LA's Top Asian American Advocacy Group Cuts Its Staff -- And Services Will Suffer

Major layoffs at L.A.'s top Asian American civil rights organization will affect thousands who use the non-profit for everything from voting assistance to immigration services.
That's according to staffers at Asian Americans Advancing Justice-Los Angeles who said 18 union members were laid off Monday -- about a fifth of the staff -- in response to a reported $2 million budget shortfall.
"The organization purporting to be the leader and services for that community is no longer the leader," said Alison Vu, who spoke on behalf of those laid-off, herself among them. She learned Monday she had lost her job as spokeswoman for AAAJ-LA.
Also pink-slipped were a lawyer who specializes in labor rights, two employees who provide immigration assistance, and four outreach staff who go into schools in the San Gabriel Valley to work with immigrant youth.
The board of directors for the non-profit declined to give interviews Monday but in a statement said:
The decisions announced today were made after extensive input and analysis with staff and leadership of Asian Americans Advancing Justice--Los Angeles in order to position our organization to be stronger and more financially sustainable in the future. While difficult, actions taken were critical to allow us to continue the important work of advancing justice in AANHPI comunities, all communities of color, immigrants and other marginalized groups moving forward.
The layoffs coincide with labor negotiations between management and staff, who unionized more than a year ago. The board asserted in its statement that the job cuts have nothing to do with labor talks.

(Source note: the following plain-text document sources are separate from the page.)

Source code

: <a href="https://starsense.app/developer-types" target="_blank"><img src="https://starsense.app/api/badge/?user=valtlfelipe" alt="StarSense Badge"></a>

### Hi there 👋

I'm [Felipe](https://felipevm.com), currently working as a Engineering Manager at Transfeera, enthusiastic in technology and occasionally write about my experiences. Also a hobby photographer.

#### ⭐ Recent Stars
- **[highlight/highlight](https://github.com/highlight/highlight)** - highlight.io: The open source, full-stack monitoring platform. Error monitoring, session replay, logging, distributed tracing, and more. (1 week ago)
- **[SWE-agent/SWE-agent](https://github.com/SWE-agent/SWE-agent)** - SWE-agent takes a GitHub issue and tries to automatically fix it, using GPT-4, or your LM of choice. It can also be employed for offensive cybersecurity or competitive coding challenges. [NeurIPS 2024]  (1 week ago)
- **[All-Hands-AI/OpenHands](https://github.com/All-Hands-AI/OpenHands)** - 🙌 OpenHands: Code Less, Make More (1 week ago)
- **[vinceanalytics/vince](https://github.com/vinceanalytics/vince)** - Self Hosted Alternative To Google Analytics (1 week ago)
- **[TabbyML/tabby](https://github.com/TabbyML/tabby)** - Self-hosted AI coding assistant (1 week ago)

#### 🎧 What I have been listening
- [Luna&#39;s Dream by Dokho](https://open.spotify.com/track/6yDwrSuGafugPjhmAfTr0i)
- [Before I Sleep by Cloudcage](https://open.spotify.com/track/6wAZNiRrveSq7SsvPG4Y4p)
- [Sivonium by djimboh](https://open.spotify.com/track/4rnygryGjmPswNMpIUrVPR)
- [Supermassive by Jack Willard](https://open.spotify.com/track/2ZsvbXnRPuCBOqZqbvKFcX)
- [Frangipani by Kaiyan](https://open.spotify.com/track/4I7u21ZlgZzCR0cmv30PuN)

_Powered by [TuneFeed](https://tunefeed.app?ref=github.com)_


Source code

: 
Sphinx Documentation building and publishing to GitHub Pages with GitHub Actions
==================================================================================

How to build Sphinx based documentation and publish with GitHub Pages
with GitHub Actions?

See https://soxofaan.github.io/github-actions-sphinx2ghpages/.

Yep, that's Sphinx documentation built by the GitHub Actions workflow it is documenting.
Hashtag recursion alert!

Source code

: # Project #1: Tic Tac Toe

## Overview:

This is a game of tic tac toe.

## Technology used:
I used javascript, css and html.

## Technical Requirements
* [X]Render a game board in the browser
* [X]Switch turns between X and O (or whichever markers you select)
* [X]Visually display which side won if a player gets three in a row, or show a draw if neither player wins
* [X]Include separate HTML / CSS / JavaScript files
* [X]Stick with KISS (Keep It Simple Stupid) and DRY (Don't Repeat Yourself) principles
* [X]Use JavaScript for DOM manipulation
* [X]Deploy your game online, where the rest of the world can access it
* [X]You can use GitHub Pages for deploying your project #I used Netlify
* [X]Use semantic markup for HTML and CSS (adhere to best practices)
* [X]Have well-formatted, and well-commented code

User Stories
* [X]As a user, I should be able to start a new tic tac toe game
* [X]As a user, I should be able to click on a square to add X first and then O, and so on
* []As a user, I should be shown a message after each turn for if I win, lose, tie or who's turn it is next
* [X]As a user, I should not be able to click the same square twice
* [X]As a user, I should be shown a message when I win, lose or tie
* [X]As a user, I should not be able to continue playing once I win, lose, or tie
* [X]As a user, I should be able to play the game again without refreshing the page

No explanation was given by the board for the non-profit's financial woes.
Vu said that in meetings, management have admitted they failed to pay attention to the finances of the organizations for the last 10 or 15 years and had not understood the full cost of running programs.
Staff tried to help, Vu said, by offering to take unpaid days off from work and wage cuts or to contribute more to health insurance costs but none of those ideas went anywhere.
AAAJ-LA was founded 35 years ago by civil rights lawyer Stewart Kwoh. This year, Kwoh stepped down as executive director and Sylia Obagi took over on interim basis in May. (Full disclosure: Kwoh is an honorary life trustee for Southern California Public Radio, which operates LAist.)
The non-profit is not only known for providing community services, but also for speaking out for the Asian American community on policy issues such as affirmative action and immigrant rights.
The organization has advocated for people who could be affected by President Trump's pending "public charge" rule that would disqualify immigrants from green cards if they use certain publicly-funded services.
AAAJ-LA has also advocated on behalf of young unauthorized immigrants protected by the Deferred Action for Childhood Arrivals program, which the administration has sought to end.

Staffers say the job losses will hit non-English speaking clients particularly hard.
AAAJ-LA has worked to serve a diaspora with a vast array of languages by providing a multilingual intake hotline. But as part of the layoffs, management has let go of three hotline workers who answered the phones in Khmer, Tagalog and Vietnamese, Vu said.
"That means is if you call in Vietnamese, there's no one to answer the phone anymore to refer you to services, to direct you to a lawyer," Vu said.
A Hindi speaker who worked the phones left several weeks ago and has not been replaced, Vu said.
The remaining phone operators, she said, can speak Thai, Tagalog, Chinese and Korean.
Two citizenship teacher positions have also been cut.
Bilingual civics instructor Billy Yates holds classes for about 100 Mandarin speakers in Chinatown, Rosemead and Temple City.
"It's traumatic for my students because they no longer know where to go," Yates said. "The way we're turning our back on the community is unconscionable."

Vu said a nineteenth staffer would have been laid off, but one individual voluntarily resigned to save a co-worker's job.
The layoffs come more than a year after employees decided to unionize and join the American Federation of State, County and Municipal Employees District Council 36. AFSCME leaders marched in solidarity with AAAJ staff in and out of the non-profit's headquarters on Wilshire Boulevard during lunch.
The bargaining unit, to members' frustration, is still without a contract.
"To me, it's really hypocritical that an organization that employs labor rights lawyers would go on to say that no you can't advocate for your rights," Vu said.
Vu said some of those who led the unionizing effort have since left the organization, either of their own accord or because the environment had turned "hostile" toward them.
In the board's statement, it said that leaders "fully support the right of staff to organize and will continue to work in good faith with the collective bargaining unit as we have from the beginning. Any characterizations of our intentions otherwise are not true."
Vu said that staff wanted to unionize due to poor working conditions.
For example, she said, staff worked for days at a time without air conditioning in the summer of 2017 due to an aging HVAC system in the organization's Wilshire office. Vu said repairs have since been made but the HVAC system continues to be spotty.
She said that staff were also concerned that no evacuation plan had been in place when a fire broke out in a satellite office in Rosemead in 2016, and workers there endured smoke inhalation.
That office was closed this summer as part of budget cuts, Vu said.
UPDATES:
Oct. 9, 5 p.m.: This article was updated to clarify that Stewart Kwoh is an honorary life trustee and not a voting member of the board of trustees for Southern California Public Radio.